Because of increasing resident complaints, the North Carolina Division of Air Quality (NCDEQ) has dispatched investigators to, well, investigate, the pungent eau de chicken in Morganton.
These state Smellagators are not hard to spot. Aside from the Official State Safety Vest, central to their examination is a rig that extends from an air-tight seal about the nose outward a foot or more.
It’s a Nasal Ranger, manufactured by St.
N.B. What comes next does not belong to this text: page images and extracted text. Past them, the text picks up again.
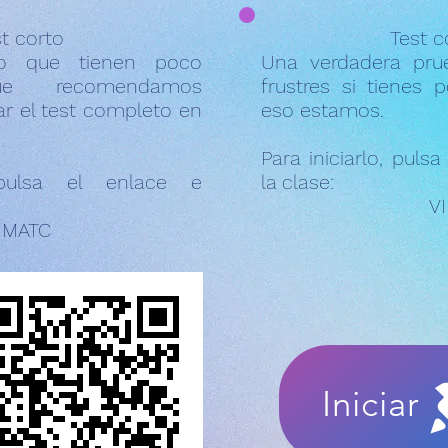
t corto
Test 
o que tienen poco
Una verdadera pru
ue recomendamos
frustres si tienes 
ar el test completo en
eso estamos.
Para iniciarlo, puls
, pulsa el enlace e
la clase:
V
IMATC
TEST
Iniciar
Crois Sensory, Inc., a Minnesota firm where most of the year it’s too cold to smell anything except Curler’s shoes.
It’s a little odd looking, granted, especially when engaged with, and extending from, the face. It’s ingenious, nonetheless. The Schnoz-O-Meter.
It was invented in 2000 by Chuck McGinley, a chemical engineer. It’s a 14-inch gizmo described as binoculars for your nose, part radar gun, part bugle, part scuba mask. It comes with a shoulder strap, odor filter cartridges, comfort seals, and alcohol wipes. A sanitary leaf blower for your nostrils.
To use it, you hold the airtight mask to your nose and begin the noble act of professionally sniffing. The device dilutes stinky air with purified air, measuring something called Dilution-to-Threshold. It produces a “reading.”
I’ll give you a bazooka schnoz reading. Reheat two-day-old salmon and brussels sprouts in the office microwave, and you’ll get a reading. You’ll be reading your own pink slip as customers kill each other to get out the door FAST for safe air and escape the brain-rotting thunderhead. There’s your reading.
The chickens are brought into this world in large, barn-like structures that house thousands of well-fed chickens. When the time’s up, workers yank the birds up by their feet, grab five or six at a time, sling them into cages, and throw the overstuffed cages onto trucks.
The trucks haul the bruised, confused, and doomed birds to processing plants where they undergo another little procedure. Nothing major, mind you, just an undesirable ride on the upside-down roller coaster whereupon they get beheaded, plucked, eviscerated, parted, and packaged in a matter of minutes.
Parts go into a vat to be boiled down into whatever. Sometimes the air cleaning systems apparently can’t keep up.
Wind, by the way, is a key player. Scientists use something called a Gaussian plume model to predict how far pressurized-steam-boiled chicken parts gas will travel.
When the chicken gas gets too thick, the complaints roll in, and the state Odor Agents in the Schnoze-O-Meters emerge.
He or she steps out of the government sedan, surveys Case Farms like Raylan Givens at high noon, and straps on the Schnoz-O-Meter.
Hot damn, it’s time for some professional industrial odor sniffing. Joe Bazooka-Nose inhales deeply through the Schnoz-O-Meter. There is silence. Then perhaps: “We have a Level 7.”
For context, McGinley (the inventor, remember) once described Level 7 as equivalent to “sniffing someone’s armpit without the deodorant.”
There is training, of course. Odor School, coordinated by manufacturer St. Crois Sensory, Inc. There’s a final exam. A certificate of completion. Somewhere in North Carolina hangs a framed document certifying that its owner is legally qualified to detect “decay, with possibly some fungus-amongus.”
Let us also appreciate the versatility of this device. Cities use it to control cannabis growers, wholesalers, smokers. The UVa lacrosse team converted a Schnoz-O-Meter into a bong and had a hay day.
(I’m kidding, I’m kidding. Calm down Ron and enjoy your Rotary chicken fingers.)
It is the Swiss Army knife of olfactory justice.
When science meets the nose can be the difference between prosperity and perfume.